Ma Yanyan, Qiao Yiheng, Chen Mengxue, Rui Dongni, Zhang Xuxiang, Liu Weijing, Ye Lin
State Key Laboratory of Pollution Control and Resource Reuse, School of Environment, Nanjing University, Nanjing 210023, China.
Nanjing Gaoke Environmental Technology Co., Ltd., Nanjing 210038, China.
Water Res. 2025 Apr 15;274:123041. doi: 10.1016/j.watres.2024.123041. Epub 2024 Dec 25.
Wastewater treatment plants (WWTPs) generate vast amounts of water quality, operational, and biological data. The potential of these big data, particularly through machine learning (ML), to improve WWTP management is increasingly recognized. However, the costs associated with data collection and processing can rise sharply as datasets grow larger, and research on determining the optimal data volume for effective ML application remains limited. In this study, we comprehensively analyzed water quality, operational, and biological data collected from a full-scale WWTP over 970 days. Our results demonstrate that ML models can predict not only operational and water quality parameters (concentrations of dissolved oxygen and effluent chemical oxygen demand) but also the abundances of functional bacteria. Notably, we discovered that increasing data volume does not always improve model performance, and that data collection intervals do not need to be excessively small, as moderate intervals can still yield reliable predictions.
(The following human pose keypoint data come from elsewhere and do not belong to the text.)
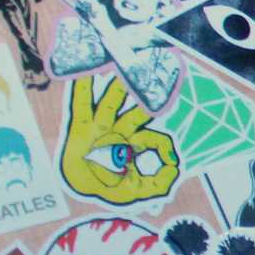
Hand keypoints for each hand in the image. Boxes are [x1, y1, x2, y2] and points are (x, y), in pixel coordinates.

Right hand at [60, 75, 178, 204]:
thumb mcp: (140, 189)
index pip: (154, 138)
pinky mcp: (82, 126)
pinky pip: (81, 103)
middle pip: (137, 109)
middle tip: (157, 74)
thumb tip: (174, 168)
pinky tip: (84, 68)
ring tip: (124, 63)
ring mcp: (101, 125)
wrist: (80, 191)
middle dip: (147, 96)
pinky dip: (82, 86)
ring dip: (119, 85)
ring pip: (112, 101)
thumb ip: (161, 182)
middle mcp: (119, 129)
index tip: (170, 163)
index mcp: (133, 142)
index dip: (165, 148)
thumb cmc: (109, 188)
These findings suggest that excessively large datasets may not be necessary for effective ML predictions in WWTPs. Overall, this study underscores the importance of optimizing dataset size to balance computation efficiency and prediction accuracy, providing valuable insights into data management strategies that can enhance the operational efficiency and sustainability of WWTPs.
污水处理厂会产生大量的水质、运行和生物数据。人们越来越认识到这些大数据,特别是通过机器学习(ML)来改善污水处理厂管理的潜力。然而,随着数据集规模的增大,与数据收集和处理相关的成本可能会急剧上升,而关于确定有效应用机器学习的最佳数据量的研究仍然有限。在本研究中,我们全面分析了从一座全尺寸污水处理厂在970天内收集的水质、运行和生物数据。我们的结果表明,机器学习模型不仅可以预测运行和水质参数(溶解氧浓度和出水化学需氧量),还可以预测功能细菌的丰度。值得注意的是,我们发现增加数据量并不总是能提高模型性能,而且数据收集间隔不需要过小,因为适度的间隔仍然可以产生可靠的预测。这些发现表明,对于污水处理厂中有效的机器学习预测而言,可能并不需要过大的数据集。总体而言,本研究强调了优化数据集大小以平衡计算效率和预测准确性的重要性,为可提高污水处理厂运行效率和可持续性的数据管理策略提供了有价值的见解。